European Central Bank – annual report 2024
The European Parliament adopted 378 votes to 233, with 26 abstentions, a resolution on the European Central Bank annual report 2024.
According to the Eurosystem staff macroeconomic projections for the euro area, harmonised index of consumer prices (HICP) inflation reached a level of 2.4 % in the euro area in December 2024 should decline to 2.1 % in 2025, 1.9 % in 2026, and to increase to 2.1 % in 2027. The ECBs primary objective is to maintain price stability, which it has defined as a level of inflation of 2 % over the medium term.
General overview
While welcoming the role played by the ECB in safeguarding monetary and financial stability and in maintaining price stability in the euro area, Members stressed that the ECBs independence is vital for fulfilling its mandate, contributing to economic growth, competitiveness, and job creation while refraining from taking political action. The report invited the ECB and the European Parliament to make full use of the accountability and transparency arrangements while preserving the ECBs independence. The resolution invited the ECB and the European Parliament to make full use of the accountability and transparency arrangements while preserving the ECBs independence.
Inflation triggered a cost of living crisis for EU citizens. Members emphasised therefore the imperative of reducing inflation to its target rate of 2 %. High inflation levels disproportionally affect lower-income households that spend a higher proportion of their budget on necessities. Bringing headline inflation back down to their target levels is therefore also important to maintaining social cohesion.
While keeping interest rates too high could harm economic growth, Parliament called on the ECB not to lower interest rates too quickly and assess the impact of interest rate changes on different economic sectors, among them capital-intensive sectors.
Members acknowledged that monetary policy measures since the inflation crisis, driven by rising energy costs, have helped control inflation while preventing severe economic downturns. They stressed the need for adequate implementation of the new fiscal framework to ensure the credibility of fiscal policies at the level of the economic and monetary union.
Prudent fiscal policies by the Member States can complement the ECBs efforts to keep inflation low and thereby protect incomes. Addressing excessive public deficit and debt levels is crucial to maintaining a stable economy, sustainable growth and to having the policy space available for governments to respond to adverse shocks.
Monetary policy
Members welcomed that headline inflation has reduced from a peak of 10.6% in October 2022 to 2.2% in November 2024, and core inflation from 7.6% in March 2023 to 2.7% in November 2024. However, concerns remain about persistently high core inflation and its potential impact on overall inflation.
Members stressed that supply shocks, primarily originating from external sources, were among the key drivers of the inflation surges. They recognised that monetary policy has a more direct effect on inflation levels when it stems primarily from demand factors rather than supply factors. Moreover, they invited the ECB to continue reviewing and improving its models and their role in its policymaking in light of the subpar performance of the models in recent years, in order to learn from previous crises, particularly to better distinguish between demand-driven and supply-side sources of inflation.

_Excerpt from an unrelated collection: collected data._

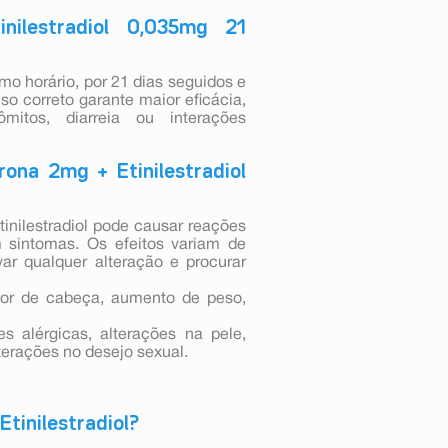
ilestradiol 0,035mg 21
 horário, por 21 dias seguidos e
uso correto garante maior eficácia,
itos, diarreia ou interações
ona 2mg + Etinilestradiol
inilestradiol pode causar reações
 sintomas. Os efeitos variam de
ar qualquer alteração e procurar
or de cabeça, aumento de peso,
 alérgicas, alterações na pele,
terações no desejo sexual.
Etinilestradiol?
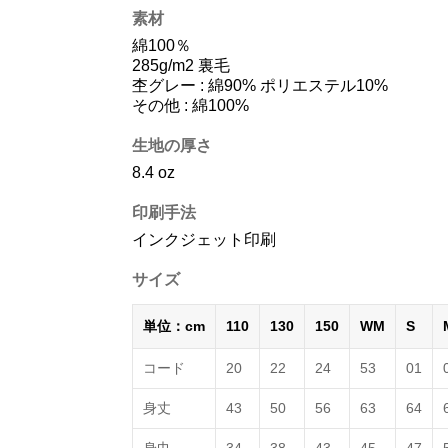
素材
綿100％
285g/m2 裏毛
杢グレー : 綿90% ポリエステル10%
その他 : 綿100%
生地の厚さ
8.4 oz
印刷手法
インクジェット印刷
サイズ
単位：cm
110
130
150
WM
S
コード
20
22
24
53
01
身丈
43
50
56
63
64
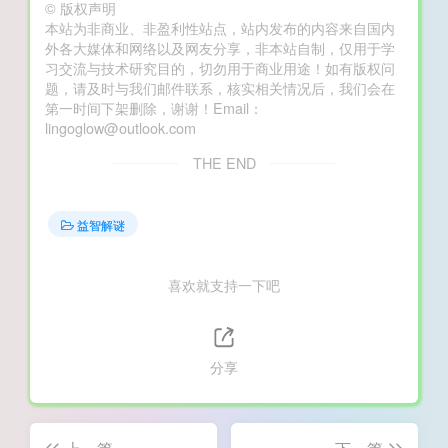
©
版权声明
本站为非商业、非盈利性站点，站内发布的内容来自国内
外各大媒体和网络以及网友分享，非本站自制，仅用于学
习交流与技术研究目的，切勿用于商业用途！如有版权问
题，请及时与我们邮件联系，核实相关情况后，我们会在
第一时间下架删除，谢谢！Email：
lingoglow@outlook.com
THE END
益智解谜
喜欢就支持一下吧
分享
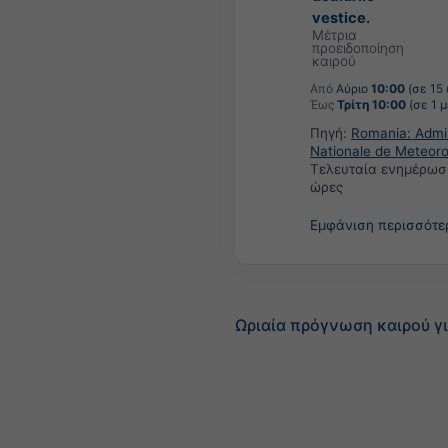
vestice.
Μέτρια
προειδοποίηση
καιρού
Από
Αύριο
10:00
(σε 15
Έως
Τρίτη 10:00
(σε 1 
Πηγή:
Romania: Admin
Nationale de Meteoro
Τελευταία ενημέρωσ
ώρες
Εμφάνιση περισσότ
Ωριαία πρόγνωση καιρού γ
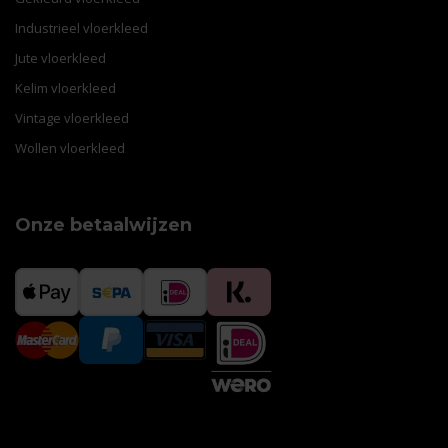
Industrieel vloerkleed
Jute vloerkleed
Kelim vloerkleed
Vintage vloerkleed
Wollen vloerkleed
Onze betaalwijzen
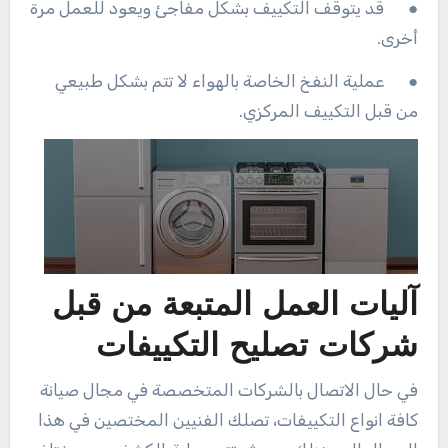
● قد يتوقف التكييف بشكل مفاجئ ويعود للعمل مرة
أخرى.
● عملية النفخ الخاصة بالهواء لا تتم بشكل طبيعي
من قبل التكييف المركزي.
آليات العمل المتبعة من قبل
شركات تصليح التكييفات
في حال الاتصال بالشركات المتخصصة في مجال صيانة
كافة انواع التكييفات، تصلك الفنيين المختصين في هذا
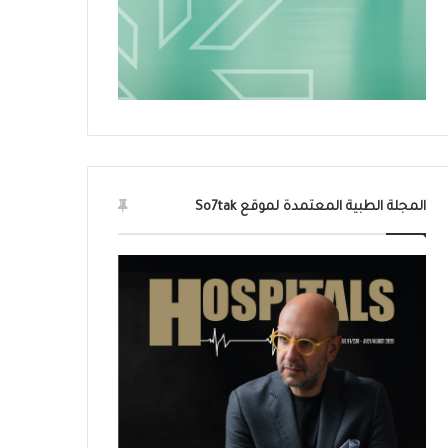
المجلة الطبية المعتمدة لموقع So7tak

The resolution highlighted that economic supply shocks can arise from many sources, among others geopolitical events, climate-related or natural disasters and cyberattacks. It stressed that the inclusion of owner-occupied housing (OOH) in the HICP is desirable for reasons of both representativeness and comparability across countries in the euro area.
The ECB has been reducing its asset purchase programmes to balance market liquidity and levels of inflation. The report underlined that interest on commercial banks holdings of bank reserves resulted in the Eurosystem paying more than EUR 120 billion interest to credit institutions in 2023, amounting to at least 0.8 % of euro area GDP. It asked the ECB to mitigate this issue.

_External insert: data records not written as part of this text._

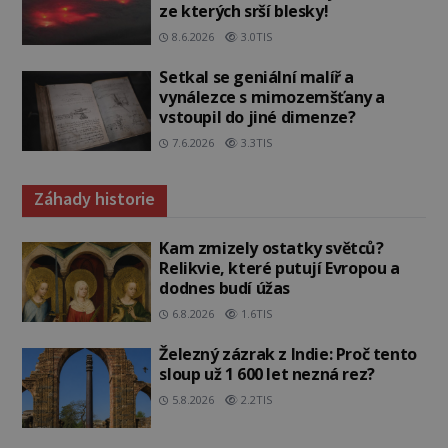
ze kterých srší blesky!
8.6.2026
3.0TIS
Setkal se geniální malíř a
vynálezce s mimozemšťany a
vstoupil do jiné dimenze?
7.6.2026
3.3TIS
Záhady historie
Kam zmizely ostatky světců?
Relikvie, které putují Evropou a
dodnes budí úžas
6.8.2026
1.6TIS
Železný zázrak z Indie: Proč tento
sloup už 1 600 let nezná rez?
5.8.2026
2.2TIS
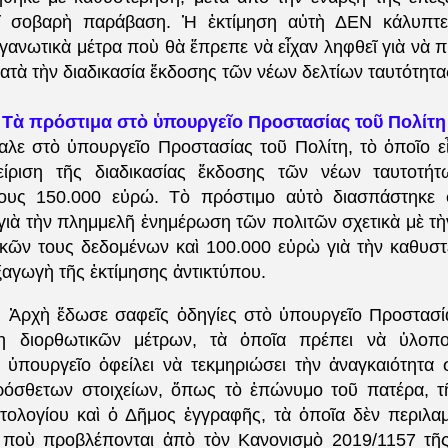
ῖ σοβαρὴ παράβαση. Ἡ ἐκτίμηση αὐτὴ ΔΕΝ κάλυπτ
ργανωτικὰ μέτρα ποὺ θὰ ἔπρεπε νὰ εἶχαν ληφθεῖ γιὰ νὰ
ατὰ τὴν διαδικασία ἔκδοσης τῶν νέων δελτίων ταυτότητ
Τὰ πρόστιμα στὸ ὑπουργεῖο Προστασίας τοῦ Πολίτη
λε στὸ ὑπουργεῖο Προστασίας τοῦ Πολίτη, τὸ ὁποῖο ε
είριση τῆς διαδικασίας ἔκδοσης τῶν νέων ταυτοτήτω
ους 150.000 εὐρώ. Τὸ πρόστιμο αὐτὸ διασπάστηκε 
γιὰ τὴν πλημμελῆ ἐνημέρωση τῶν πολιτῶν σχετικὰ μὲ τὴ
ῶν τους δεδομένων καὶ 100.000 εὐρὼ γιὰ τὴν καθυστ
ξαγωγὴ τῆς ἐκτίμησης ἀντικτύπου.
 Ἀρχὴ ἔδωσε σαφεῖς ὁδηγίες στὸ ὑπουργεῖο Προστασί
η διορθωτικῶν μέτρων, τὰ ὁποῖα πρέπει νὰ ὑλοπο
 ὑπουργεῖο ὀφείλει νὰ τεκμηριώσει τὴν ἀναγκαιότητα
όσθετων στοιχείων, ὅπως τὸ ἐπώνυμο τοῦ πατέρα, τ
τολογίου καὶ ὁ Δῆμος ἐγγραφῆς, τὰ ὁποῖα δὲν περιλαμ
 ποὺ προβλέπονται ἀπὸ τὸν Κανονισμὸ 2019/1157 τῆ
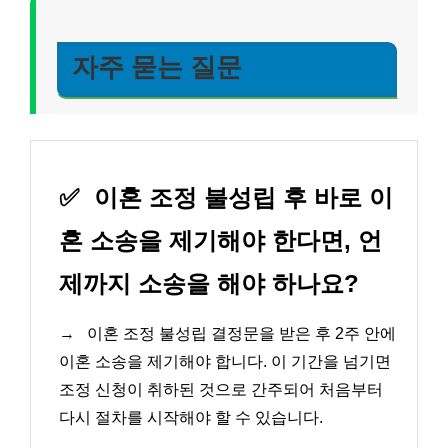
자주 묻는 질문
✅
이혼 조정 불성립 후 바로 이
혼 소송을 제기해야 한다면, 언
제까지 소송을 해야 하나요?
→
이혼 조정 불성립 결정문을 받은 후 2주 안에
이혼 소송을 제기해야 합니다. 이 기간을 넘기면
조정 신청이 취하된 것으로 간주되어 처음부터
다시 절차를 시작해야 할 수 있습니다.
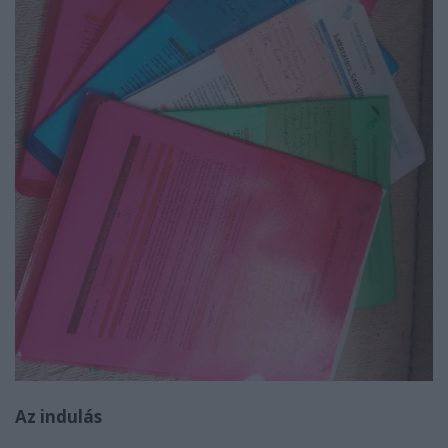
Az indulás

Moreover, the resolution stressed that diverging interest rates in the euro area are in the absence of any serious financial disturbances generally the result of different risk premiums on government bonds reflecting, among other factors, different approaches to fiscal policy. Member States are called on to conduct responsible fiscal policies and ensure sustainable debt levels, thereby ensuring their resilience against current and future shocks.
Digital euro
Noting that the ECBs progress, Parliament underscored that any digital euro should deliver clear added value to European citizens. This initiative has clear benefits, including increased strategic autonomy in payments, increased competition in the retail payments market and improved financial inclusion. However, Members reiterated that cash should remain widely available and accessible at all times in order to ensure a plurality of means of payment.
Secondary objectives
Members underlined that a strengthened international role of the euro would lead to lower interest rates in the euro area, increased status for the EU on the international stage and enhanced macroeconomic stability. They called on the ECB to look into strengthening the international role of the euro with a view to enhancing its attractiveness as a reserve currency and support market-driven shifts in this direction.
Parliament recalled that, without prejudice to the ECBs primary mandate, the Treaties require it to support the general economic policies of the Union. It called on the ECB to adhere to its mandate when interpreting or acting upon its secondary objectives. It considered that that maintaining price stability and stable macroeconomic conditions is conducive to creating the right conditions for the implementation of the EUs general economic policy objectives.